At the keyboard, unrelenting anguish about hurting other people’s feelings inhibits spontaneity and constipates creativity. The ghost of a stern reader gooning over one’s shoulder on the lookout for slights fosters authorial cowardice. Some writers terrified of giving offence will opt to concoct sanitized characters from “marginalized groups” who are universally above reproach. Others will retreat altogether from including characters with backgrounds different from their own, just to avoid the humiliation of having their hands slapped if they get anything “wrong.” –Shriver

I found this argument the most interesting because it is, at least on its face, an argument about creativity and craft. But to bring us back to the idea of “the liberal fear of the racist label”, it occurs to me that these writers are more afraid of being called a racist than of being racist. It’s not the validity of the concern, but the indignance at having to listen to it that bristles. No one likes to think they might be being accidentally racist, but if the idea of working with a sensitivity reader fills you with fear, that should tell you something

It bears repeating that this is all just a form of feedback and if you’re unable to hear feedback you don’t like and carry on, you are in the wrong profession as an author.

The idea that working with sensitivity readers or otherwise trying to write content that doesn’t punch down at a marginalized culture is somehow cowardly is absurd. It takes, as many of us are discovering, bravery to open ourselves up to authentic and difficult conversations around race, especially where it concerns our own beliefs or work.
════════
**PROBLEM 1**
List every word or phrase that the passage about sensitivity readers sets inside quotation marks.
**PROBLEM 2**
Resume the passage about sensitivity readers, picking up right after its final sentence.
You will not need the collected data for any of this work.

(Collected data)
════════
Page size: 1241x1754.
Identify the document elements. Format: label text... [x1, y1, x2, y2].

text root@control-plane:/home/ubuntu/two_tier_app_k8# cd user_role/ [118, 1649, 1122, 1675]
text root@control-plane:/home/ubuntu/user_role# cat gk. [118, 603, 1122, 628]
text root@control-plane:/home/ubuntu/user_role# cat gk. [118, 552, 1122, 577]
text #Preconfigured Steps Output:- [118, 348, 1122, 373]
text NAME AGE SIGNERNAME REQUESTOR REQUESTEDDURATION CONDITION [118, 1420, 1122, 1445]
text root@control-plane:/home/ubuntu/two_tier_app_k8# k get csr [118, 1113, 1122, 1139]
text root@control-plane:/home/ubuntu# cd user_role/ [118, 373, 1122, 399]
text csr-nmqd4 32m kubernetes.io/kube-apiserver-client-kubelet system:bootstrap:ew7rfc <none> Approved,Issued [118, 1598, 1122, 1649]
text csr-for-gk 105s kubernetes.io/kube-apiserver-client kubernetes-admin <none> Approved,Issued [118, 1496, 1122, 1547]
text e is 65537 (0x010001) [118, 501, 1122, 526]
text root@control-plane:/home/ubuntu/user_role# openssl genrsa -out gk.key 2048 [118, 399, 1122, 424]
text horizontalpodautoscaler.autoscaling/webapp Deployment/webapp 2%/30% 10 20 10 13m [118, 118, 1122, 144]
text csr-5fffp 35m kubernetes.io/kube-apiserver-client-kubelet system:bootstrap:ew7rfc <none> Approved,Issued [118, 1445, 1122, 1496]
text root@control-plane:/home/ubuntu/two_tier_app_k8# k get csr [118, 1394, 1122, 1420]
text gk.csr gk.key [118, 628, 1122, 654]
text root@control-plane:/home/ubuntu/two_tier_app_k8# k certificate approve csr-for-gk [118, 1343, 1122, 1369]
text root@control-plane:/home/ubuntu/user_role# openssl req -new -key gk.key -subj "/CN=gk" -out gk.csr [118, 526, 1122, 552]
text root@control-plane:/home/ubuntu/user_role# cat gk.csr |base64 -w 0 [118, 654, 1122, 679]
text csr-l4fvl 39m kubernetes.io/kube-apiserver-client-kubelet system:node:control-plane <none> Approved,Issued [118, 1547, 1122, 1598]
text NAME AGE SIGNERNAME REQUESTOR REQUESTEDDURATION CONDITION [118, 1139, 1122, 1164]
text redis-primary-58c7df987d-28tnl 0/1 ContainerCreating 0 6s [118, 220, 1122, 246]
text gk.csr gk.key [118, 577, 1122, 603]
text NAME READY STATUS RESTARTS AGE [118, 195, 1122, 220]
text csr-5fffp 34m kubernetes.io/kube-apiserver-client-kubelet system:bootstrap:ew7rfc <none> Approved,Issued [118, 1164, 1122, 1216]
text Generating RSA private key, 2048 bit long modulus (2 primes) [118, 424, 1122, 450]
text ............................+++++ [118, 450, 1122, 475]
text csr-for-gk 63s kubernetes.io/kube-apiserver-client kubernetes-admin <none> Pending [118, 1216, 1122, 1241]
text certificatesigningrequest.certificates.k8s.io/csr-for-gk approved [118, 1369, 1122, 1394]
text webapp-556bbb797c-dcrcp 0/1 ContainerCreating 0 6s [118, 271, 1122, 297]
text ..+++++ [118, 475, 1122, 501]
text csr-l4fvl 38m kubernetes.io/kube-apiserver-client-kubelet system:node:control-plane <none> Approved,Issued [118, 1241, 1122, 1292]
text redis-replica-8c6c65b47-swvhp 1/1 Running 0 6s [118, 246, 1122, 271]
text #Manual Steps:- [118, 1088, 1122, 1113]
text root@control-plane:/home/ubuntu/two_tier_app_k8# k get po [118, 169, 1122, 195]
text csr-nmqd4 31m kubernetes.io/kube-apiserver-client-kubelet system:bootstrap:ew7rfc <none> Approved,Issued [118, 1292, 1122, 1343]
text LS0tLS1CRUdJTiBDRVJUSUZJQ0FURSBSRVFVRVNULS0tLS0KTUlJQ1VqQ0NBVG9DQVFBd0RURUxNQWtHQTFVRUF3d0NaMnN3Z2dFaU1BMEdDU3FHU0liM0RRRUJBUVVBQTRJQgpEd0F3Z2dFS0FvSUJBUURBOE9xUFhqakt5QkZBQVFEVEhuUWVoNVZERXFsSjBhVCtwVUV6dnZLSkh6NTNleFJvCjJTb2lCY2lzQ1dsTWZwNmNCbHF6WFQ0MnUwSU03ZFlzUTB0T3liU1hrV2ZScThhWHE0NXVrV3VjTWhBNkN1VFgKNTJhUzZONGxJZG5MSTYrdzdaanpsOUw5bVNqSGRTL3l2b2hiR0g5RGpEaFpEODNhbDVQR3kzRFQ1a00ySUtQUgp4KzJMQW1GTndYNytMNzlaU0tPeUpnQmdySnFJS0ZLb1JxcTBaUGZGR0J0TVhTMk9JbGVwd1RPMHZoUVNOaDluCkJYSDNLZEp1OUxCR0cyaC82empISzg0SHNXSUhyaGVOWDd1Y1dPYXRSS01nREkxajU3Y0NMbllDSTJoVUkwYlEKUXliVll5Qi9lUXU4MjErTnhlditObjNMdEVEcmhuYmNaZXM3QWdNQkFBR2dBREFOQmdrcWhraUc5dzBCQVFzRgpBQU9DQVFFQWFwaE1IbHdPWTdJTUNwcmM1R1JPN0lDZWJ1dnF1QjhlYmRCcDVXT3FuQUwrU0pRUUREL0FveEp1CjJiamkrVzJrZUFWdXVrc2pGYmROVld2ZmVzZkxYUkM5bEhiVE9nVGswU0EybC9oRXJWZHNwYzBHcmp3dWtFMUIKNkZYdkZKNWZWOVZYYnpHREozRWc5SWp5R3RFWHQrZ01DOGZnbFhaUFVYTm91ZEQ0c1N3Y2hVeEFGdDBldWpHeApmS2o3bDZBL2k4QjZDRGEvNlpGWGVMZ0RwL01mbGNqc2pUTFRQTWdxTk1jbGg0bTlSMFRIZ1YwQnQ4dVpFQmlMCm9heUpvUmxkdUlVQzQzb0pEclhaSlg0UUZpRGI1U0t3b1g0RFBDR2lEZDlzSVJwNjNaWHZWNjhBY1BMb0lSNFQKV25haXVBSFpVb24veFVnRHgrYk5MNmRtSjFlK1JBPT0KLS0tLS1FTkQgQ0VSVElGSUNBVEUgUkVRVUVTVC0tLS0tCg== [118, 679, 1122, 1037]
════════
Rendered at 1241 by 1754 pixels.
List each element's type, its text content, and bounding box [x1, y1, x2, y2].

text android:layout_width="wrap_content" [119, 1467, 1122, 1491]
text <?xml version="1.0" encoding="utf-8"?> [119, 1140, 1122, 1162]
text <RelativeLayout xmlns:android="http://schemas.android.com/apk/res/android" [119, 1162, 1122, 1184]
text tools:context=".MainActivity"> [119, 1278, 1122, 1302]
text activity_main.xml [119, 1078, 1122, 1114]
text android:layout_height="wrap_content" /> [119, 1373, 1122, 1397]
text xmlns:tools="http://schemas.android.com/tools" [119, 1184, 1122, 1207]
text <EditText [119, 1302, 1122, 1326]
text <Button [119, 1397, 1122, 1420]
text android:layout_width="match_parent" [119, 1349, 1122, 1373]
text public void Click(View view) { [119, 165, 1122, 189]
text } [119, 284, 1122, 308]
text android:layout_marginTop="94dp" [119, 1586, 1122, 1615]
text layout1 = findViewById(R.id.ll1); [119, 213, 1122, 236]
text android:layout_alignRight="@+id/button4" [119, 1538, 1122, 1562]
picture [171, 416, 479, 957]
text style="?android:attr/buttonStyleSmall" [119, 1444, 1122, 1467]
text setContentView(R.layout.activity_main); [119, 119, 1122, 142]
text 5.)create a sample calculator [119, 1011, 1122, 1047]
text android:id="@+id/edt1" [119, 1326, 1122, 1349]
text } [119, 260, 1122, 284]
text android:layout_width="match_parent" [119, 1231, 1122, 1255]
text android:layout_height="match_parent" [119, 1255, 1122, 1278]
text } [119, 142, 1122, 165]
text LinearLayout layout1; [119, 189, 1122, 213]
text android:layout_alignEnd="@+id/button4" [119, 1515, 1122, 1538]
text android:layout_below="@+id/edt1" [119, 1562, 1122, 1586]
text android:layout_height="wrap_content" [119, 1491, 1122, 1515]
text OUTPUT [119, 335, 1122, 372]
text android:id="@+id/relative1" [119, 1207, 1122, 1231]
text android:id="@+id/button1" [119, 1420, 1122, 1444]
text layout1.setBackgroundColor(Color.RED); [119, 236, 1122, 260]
════════
**WRITTEN ANSWER 1**
“marginalized groups”
“wrong.”
“the liberal fear of the racist label”

**WRITTEN ANSWER 2**
Fantasy Debate Rebuttal

At the end of the day, you can write any old thing you want and Prose, Holiday, Shriver, and their numerous fellow detractors know this. People publish racist, sexist, offensive content all the time. They should be allowed to do so, but not without criticism.

Added up, these arguments are a smoke screen. These authors are using violent language and images to suggest that the people in power are actually the victims of something. Much like the dreaded “cancel culture” literary death by sensitivity exists chiefly in the imaginations of people who fear losing the privilege to say whatever they what with no consequences. Perhaps they long for the days when writers like Norman Mailer could run around saying things such as: “A little bit of rape is good for a man’s soul” and have his career continue unimpeded.

The truth is that the power balance in this relationship is firmly on the side of publishers and authors, especially high-profile ones like those I’ve quoted here. And to suggest that you are being censored or otherwise victimized when you’re in a position of power? That’s cowardly.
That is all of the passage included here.